The SS Portland was a solid and luxurious ship, and its loss in 1898 in a violent storm with some 200 people aboard was later remembered as “New England’s Titanic.” The Portland was one of New England's largest and most luxurious paddle steamers, and after nine years' solid performance, she had earned a reputation as a safe and dependable vessel.
In November 1898, a perfect storm formed off the New England coast. Conditions would produce a blizzard with 100 miles per hour winds and 60-foot waves that pummeled the coast.
At the time there was no radio communication between ships and shore, no sonar to navigate by, and no vastly sophisticated weather forecasting capacity. The luxurious SS Portland, a sidewheel steamer furnished with chandeliers, red velvet carpets, and fine china, was carrying more than 200 passengers from Boston to Portland, Maine, over Thanksgiving weekend when it ran headlong into a monstrous, violent gale off Cade Cod.
It was never seen again.
All passengers and crew were lost at sea. More than half the crew on board were African Americans from Portland. Their deaths decimated the Maine African-American community.
Before the storm abated it became one of the worst ever recorded in New England waters. The storm, now known as “The Portland Gale”, killed 400 people along the coast and sent more than 200 ships to the bottom, including the doomed Portland. To this day it is not known exactly how many passengers were aboard or even who many of them were. The only passenger list was aboard the vessel. As a result of this tragedy, ships would thereafter leave a passenger manifest ashore.
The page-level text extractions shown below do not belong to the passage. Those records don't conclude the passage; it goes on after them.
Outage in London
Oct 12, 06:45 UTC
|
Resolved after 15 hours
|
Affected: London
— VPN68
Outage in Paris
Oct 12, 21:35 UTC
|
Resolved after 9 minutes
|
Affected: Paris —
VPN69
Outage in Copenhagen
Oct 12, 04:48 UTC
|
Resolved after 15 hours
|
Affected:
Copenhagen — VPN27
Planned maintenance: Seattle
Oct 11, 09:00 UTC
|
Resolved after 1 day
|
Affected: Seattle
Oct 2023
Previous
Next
The disaster has been blamed on the hubris of the captain of the Portland, Hollis Blanchard, who decided to leave the safety of Boston Harbor despite knowing that a severe storm was hurtling up the coast. Blanchard, a long-time mariner, had been passed over for a promotion for a younger captain. He decided he wanted to show the steamship company that they had made a mistake by getting the Portland safely into port ahead of the imminent storm.
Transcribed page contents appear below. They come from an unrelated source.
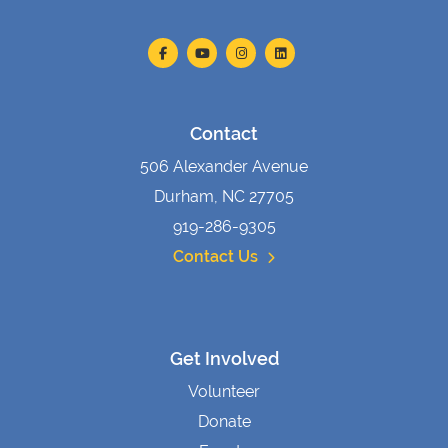
Contact
506 Alexander Avenue
Durham, NC 27705
919-286-9305
Contact Us
Get Involved
Volunteer
Donate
Author J. North Conway has created here a personal, visceral account of the sinking and the times and the people involved, with stories to bring readers onto the Portland that day:
Here is Eben Heuston, the chief steward onboard the ill-fated ship. More than half of the crew of the ship were African Americans. Hueston was an African American who lived in the Portland community of Munjoy Hill and was a member of the Abyssinian Church. After the sinking of the Portland the African American community disappeared and the church closed. And Emily Cobb a 19-year-old singer from Portland’s First Parish Church who was scheduled to give her first recital at the church on that Sunday. And Hope Thomas who came to Boston to shop for Christmas and because she decided to exchange some shoes she purchased missed taking the ill-fated Portland.
Because of the lack of communications from Maine to Cape Cod, it was days before anyone was able to get word about the fate of the ship or survivors. Author J. North Conway has painstakingly recreated the events, using first-hand sources and testimonies to weave a dramatic, can’t-pause narrative in the tradition of Erik Larson’s Isaac’s Storm and Walter Lord’s enduring classic, A Night to Remember. He brings the tragedy to life with contemporaneous accounts the Coast Guard, from Boston newspapers such as the Globe, Herald, and Journal, and from The New York Times and the Brooklyn Daily Eagle.